# Excerpted passage

One of the means of protection of the respective interests of the parties to such transactions available under the law of some countries is the so-called escrow mechanism. This article examines the possibility of using this mechanism, including the possibility of opening escrow accounts, in the Russian Federation. Our analysis shows that although the use of an escrow arrangement presents a number of legal issues and technical difficulties under current Russian law, it may be possible, by involving both a foreign and a Russian bank, to employ escrow arrangements in cross-border acquisition transactions involving Russian sellers.
I. Definition of “Escrow”
The term "escrow," in general parlance under U.S. law, is an instrument, money or personal property delivered to a person (the escrow holder) by the depositor and which the holder contracts to retain until the happening or non-happening of an event. The terms under which the escrow holder acts are generally established by an agreement (the "escrow agreement") among the depositor, the escrow holder and a third party. If the specified condition is fulfilled before the specified time, the escrow property is to be delivered to the third party. Otherwise, the escrow holder is to return the escrow to the depositor. The escrow holder does not respond to the will of either of the parties until the fulfillment of the specified condition or expiration of the specified period of time. Before this, the escrow holder has power to deal with the subject matter in accordance with the agreement of those for whom he holds it, and this power cannot be terminated without the consent of both the depositor and the third party.
The effectiveness of escrow arrangements as a means of protection of the interests of the parties to various transactions is based on the principle that to constitute an escrow, the subject of the escrow must be delivered to a third party and the delivery must be intended as the obligor’s relinquishment of any right of possession and control of the subject matter. In other words, for an escrow to be valid, the delivery of the property must be irrevocable. Although the obligor retains a contingent right to repossess the property if the specified condition does not occur, while the property is in the hands of the depositary it must be beyond the possession and control of the obligor. Moreover, after the escrow agreement between the obligor and the obligee has been delivered to the depositary and accepted by it, the depositary has the duty of strict execution of its terms and conditions and may not be relieved of that duty unilaterally by any of the parties.
In the example above, the purpose of using an escrow arrangement would be that, pursuant to the agreement between the Purchaser and the Seller, a portion of the purchase price would be delivered by the Purchaser to a depositary bank, rather than directly to the Seller, and the bank would assume the obligation to dispose of the escrowed funds pursuant to the provisions of the escrow agreement. Thus, the Purchaser would not have any further control over the funds, and the bank would be obligated to transfer the funds to the Seller unless financial penalties were imposed on the company during the escrow period. On the other hand, if such penalties were in fact imposed on the company during the limitations period, the bank would be obligated to return the escrow funds, in full or in part, to the Purchaser.

# What you will do
1. In the escrow passage, whose consent is required to end the escrow holder's power to deal with the subject matter?
2. Echo the escrow passage, starting at "In the example" and ending at "to the Purchaser.".
None of the records are needed for this work.

Figure comprehension tasks:
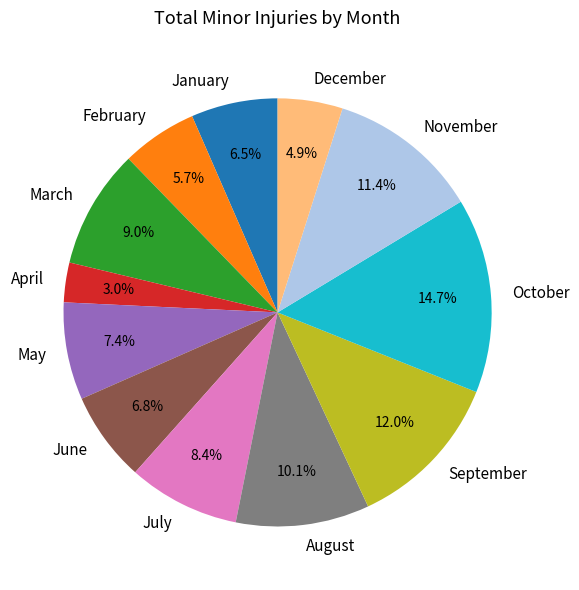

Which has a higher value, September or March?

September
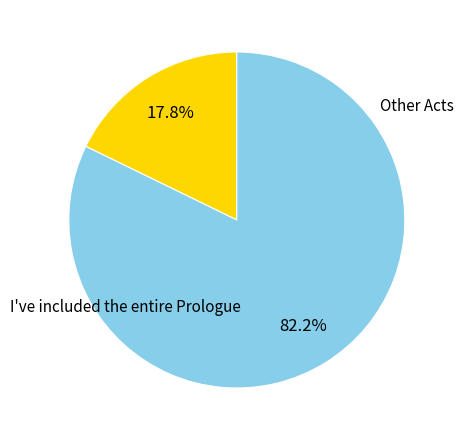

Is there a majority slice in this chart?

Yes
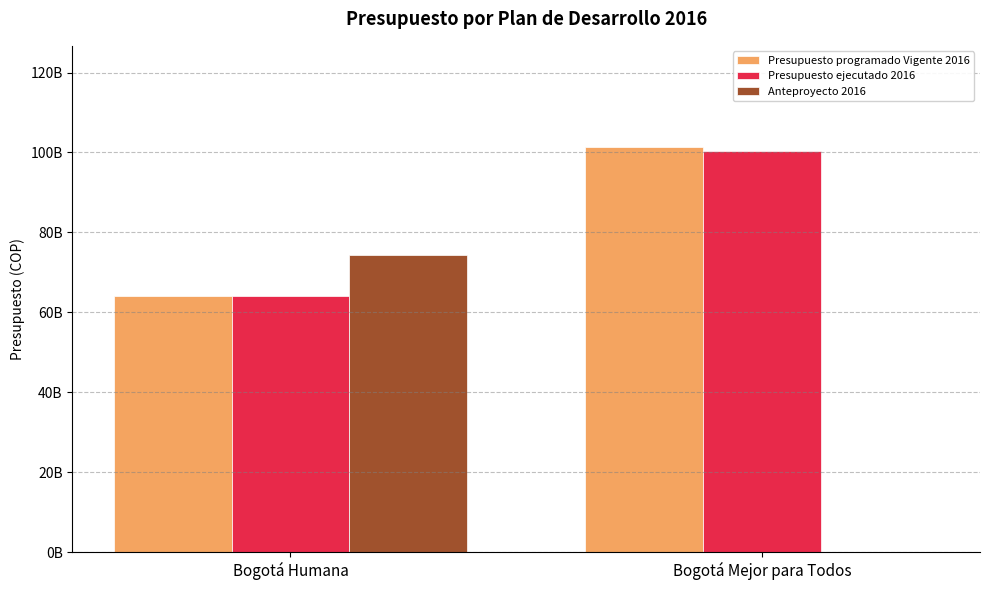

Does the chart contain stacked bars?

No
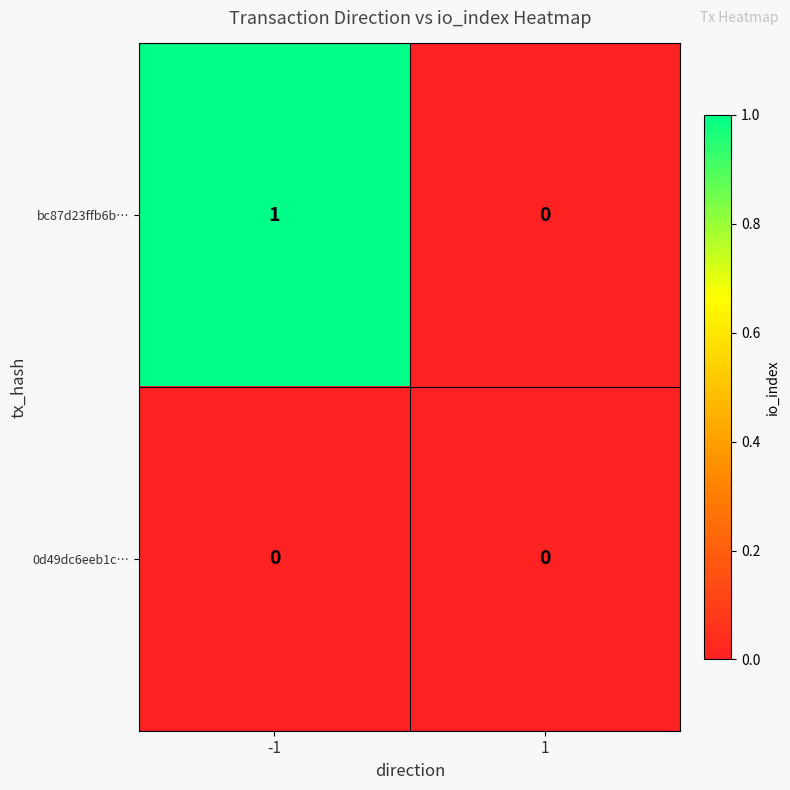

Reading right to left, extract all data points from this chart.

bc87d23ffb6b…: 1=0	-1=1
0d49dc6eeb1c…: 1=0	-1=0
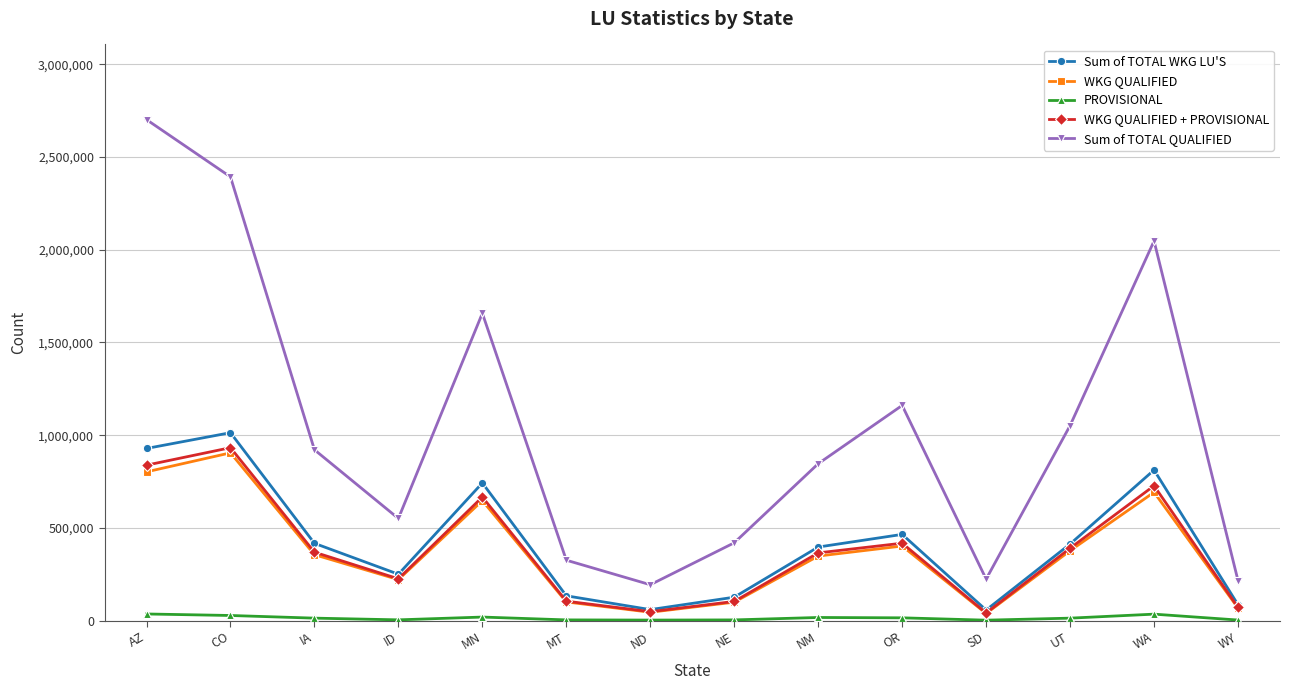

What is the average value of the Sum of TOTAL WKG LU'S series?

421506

# Expected responses
1. Both the depositor and the third party.

2.
In the example above, the purpose of using an escrow arrangement would be that, pursuant to the agreement between the Purchaser and the Seller, a portion of the purchase price would be delivered by the Purchaser to a depositary bank, rather than directly to the Seller, and the bank would assume the obligation to dispose of the escrowed funds pursuant to the provisions of the escrow agreement. Thus, the Purchaser would not have any further control over the funds, and the bank would be obligated to transfer the funds to the Seller unless financial penalties were imposed on the company during the escrow period. On the other hand, if such penalties were in fact imposed on the company during the limitations period, the bank would be obligated to return the escrow funds, in full or in part, to the Purchaser.